◆ Exercise set
A - In the film reflections, change "Upstairs Lounge" to "Upstairs Bar" and write out the part starting at "In New Orleans as" and ending at "very, very sad.".
B - Write what comes next in the film reflections, continuing from where they stop.

Laurence Kardish, senior curator, Department of Film, Museum of Modern Art

In New Orleans as part of the first American art biennial, Prospect.1, there is a multi-room installation at the Contemporary Arts Center titled Remember the Upstairs Lounge by Skylar Fein. The Upstairs Lounge was a second-floor gay bar in New Orleans that went up in suspicious flames in 1973 with a tremendous loss of life. In one small room of the installation, almost a closet, a monitor replays local television news of the fire as it was happening. Given the outcome, given the future of New Orleans, given the sudden catastrophes New York experienced, the footage is chilling and very, very sad.



 

Berenice Reynaud, critic and film/video programmer at Redcat

Two shots, one soundtrack. In Jia Zhangke's 24 City, the camera pans over a group of middle-aged women, dressed plainly, standing together. They have spent their lives working for the same factory. Some of them have tears in the corners of their eyes. If they have not been laid off yet, they will be soon. China is switching from heavy and defense industry to what everybody else has been doing: manufacturing computer parts, selling services, generating income through real estate speculation, hoarding other people’s debts. They have become obsolete, and the factory is turned into a luxury condominium called 24 City. Yet they sing. They sing "The Internationale" at the top of their lungs. We cut to another image, the site of the former factory while on the soundtrack the lyrics still promise “the prisoners of want” that they will unite the human race. Then the building implodes.

Like Jia Zhangke himself, I am one of the people once inspired by the words of "The Internationale." Socialist revolution was going to turn the world into a better place. China was on the vanguard of these changes. In two shots, through purely cinematic means, Jia expresses the sense of loss caused by the end of an era, the end of a collective dream, with rare poignancy.

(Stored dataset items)
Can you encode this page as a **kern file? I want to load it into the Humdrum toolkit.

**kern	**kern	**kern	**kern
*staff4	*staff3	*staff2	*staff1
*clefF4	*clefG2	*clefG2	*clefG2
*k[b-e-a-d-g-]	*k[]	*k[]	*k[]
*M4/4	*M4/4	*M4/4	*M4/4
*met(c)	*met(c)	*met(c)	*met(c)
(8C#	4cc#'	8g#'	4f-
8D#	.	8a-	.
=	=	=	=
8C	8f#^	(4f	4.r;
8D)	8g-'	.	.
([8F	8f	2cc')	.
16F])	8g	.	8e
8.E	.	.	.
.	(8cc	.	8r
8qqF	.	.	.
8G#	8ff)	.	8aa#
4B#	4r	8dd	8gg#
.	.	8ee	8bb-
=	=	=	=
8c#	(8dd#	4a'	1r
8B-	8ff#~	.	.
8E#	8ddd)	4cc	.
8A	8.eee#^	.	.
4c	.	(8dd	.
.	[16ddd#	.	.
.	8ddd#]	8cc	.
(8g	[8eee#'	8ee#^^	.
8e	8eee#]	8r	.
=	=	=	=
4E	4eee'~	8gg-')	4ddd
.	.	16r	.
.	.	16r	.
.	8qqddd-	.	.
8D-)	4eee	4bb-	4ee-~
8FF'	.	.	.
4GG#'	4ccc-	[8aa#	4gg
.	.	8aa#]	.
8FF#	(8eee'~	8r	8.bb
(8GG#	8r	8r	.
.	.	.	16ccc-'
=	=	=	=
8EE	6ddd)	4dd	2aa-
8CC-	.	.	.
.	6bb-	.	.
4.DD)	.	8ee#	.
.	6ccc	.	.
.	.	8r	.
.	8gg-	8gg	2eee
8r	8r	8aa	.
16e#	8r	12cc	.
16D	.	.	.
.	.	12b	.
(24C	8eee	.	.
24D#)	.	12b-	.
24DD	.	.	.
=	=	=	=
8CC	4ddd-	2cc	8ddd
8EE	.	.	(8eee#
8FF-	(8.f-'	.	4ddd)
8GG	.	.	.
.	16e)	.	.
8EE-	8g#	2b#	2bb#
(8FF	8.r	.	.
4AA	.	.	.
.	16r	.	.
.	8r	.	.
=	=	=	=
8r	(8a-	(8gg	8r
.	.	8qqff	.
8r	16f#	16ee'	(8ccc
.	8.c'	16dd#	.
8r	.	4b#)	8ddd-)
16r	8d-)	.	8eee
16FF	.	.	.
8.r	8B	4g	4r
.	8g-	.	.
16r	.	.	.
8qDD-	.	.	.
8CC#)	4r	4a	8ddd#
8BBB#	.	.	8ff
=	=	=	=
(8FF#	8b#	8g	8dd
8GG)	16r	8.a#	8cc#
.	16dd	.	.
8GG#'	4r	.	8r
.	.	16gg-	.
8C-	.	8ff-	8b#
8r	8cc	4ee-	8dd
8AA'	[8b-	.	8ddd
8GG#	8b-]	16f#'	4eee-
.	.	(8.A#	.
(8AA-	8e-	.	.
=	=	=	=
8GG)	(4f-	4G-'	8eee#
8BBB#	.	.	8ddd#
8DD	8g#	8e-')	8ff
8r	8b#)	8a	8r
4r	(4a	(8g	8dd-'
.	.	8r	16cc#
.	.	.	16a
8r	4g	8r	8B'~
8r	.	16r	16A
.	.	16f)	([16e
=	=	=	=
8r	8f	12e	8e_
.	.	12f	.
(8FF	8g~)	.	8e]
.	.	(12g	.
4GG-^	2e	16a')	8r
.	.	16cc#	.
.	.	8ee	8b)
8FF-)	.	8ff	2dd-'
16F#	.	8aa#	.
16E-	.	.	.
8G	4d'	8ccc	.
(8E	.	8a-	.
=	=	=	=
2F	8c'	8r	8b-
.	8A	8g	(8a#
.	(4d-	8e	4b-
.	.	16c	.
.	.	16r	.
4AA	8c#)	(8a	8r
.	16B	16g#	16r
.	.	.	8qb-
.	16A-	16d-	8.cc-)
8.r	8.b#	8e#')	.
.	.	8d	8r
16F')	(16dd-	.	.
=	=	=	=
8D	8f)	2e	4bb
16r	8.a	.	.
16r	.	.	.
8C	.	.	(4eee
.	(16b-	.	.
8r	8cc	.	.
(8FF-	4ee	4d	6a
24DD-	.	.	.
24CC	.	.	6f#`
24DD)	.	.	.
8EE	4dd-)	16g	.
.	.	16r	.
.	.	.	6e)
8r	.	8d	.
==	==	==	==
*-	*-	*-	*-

◆ Exercise responses
A -
In New Orleans as part of the first American art biennial, Prospect.1, there is a multi-room installation at the Contemporary Arts Center titled Remember the Upstairs Bar by Skylar Fein. The Upstairs Bar was a second-floor gay bar in New Orleans that went up in suspicious flames in 1973 with a tremendous loss of life. In one small room of the installation, almost a closet, a monitor replays local television news of the fire as it was happening. Given the outcome, given the future of New Orleans, given the sudden catastrophes New York experienced, the footage is chilling and very, very sad.

B -
Dennis Lim, editor, Moving Image Source

Though it often feels like a one-woman show, Kelly Reichardt's Wendy and Lucy is very much a film about human interaction—or, more precisely, about how the social contract is broken or upheld in moments of stress and at the margins of society. Down-and-out Wendy (Michelle Williams) encounters plenty of indifference and worse. But the film doesn’t discount the kindness of strangers, most obvious in the form of an elderly parking-lot guard (Wally Dalton) who offers a sympathetic ear and presses into her palm a parting cash gift that a devastating shot reveals to be the grand sum of . . . six dollars. The ongoing season of economic gloom, and the mixed emotions of a year both hopeful and grim, distilled into a single image.

A special mention: the momentous Nagisa Oshima retrospective, organized by James Quandt of the Cinématheque Ontario, and still making its way across North America.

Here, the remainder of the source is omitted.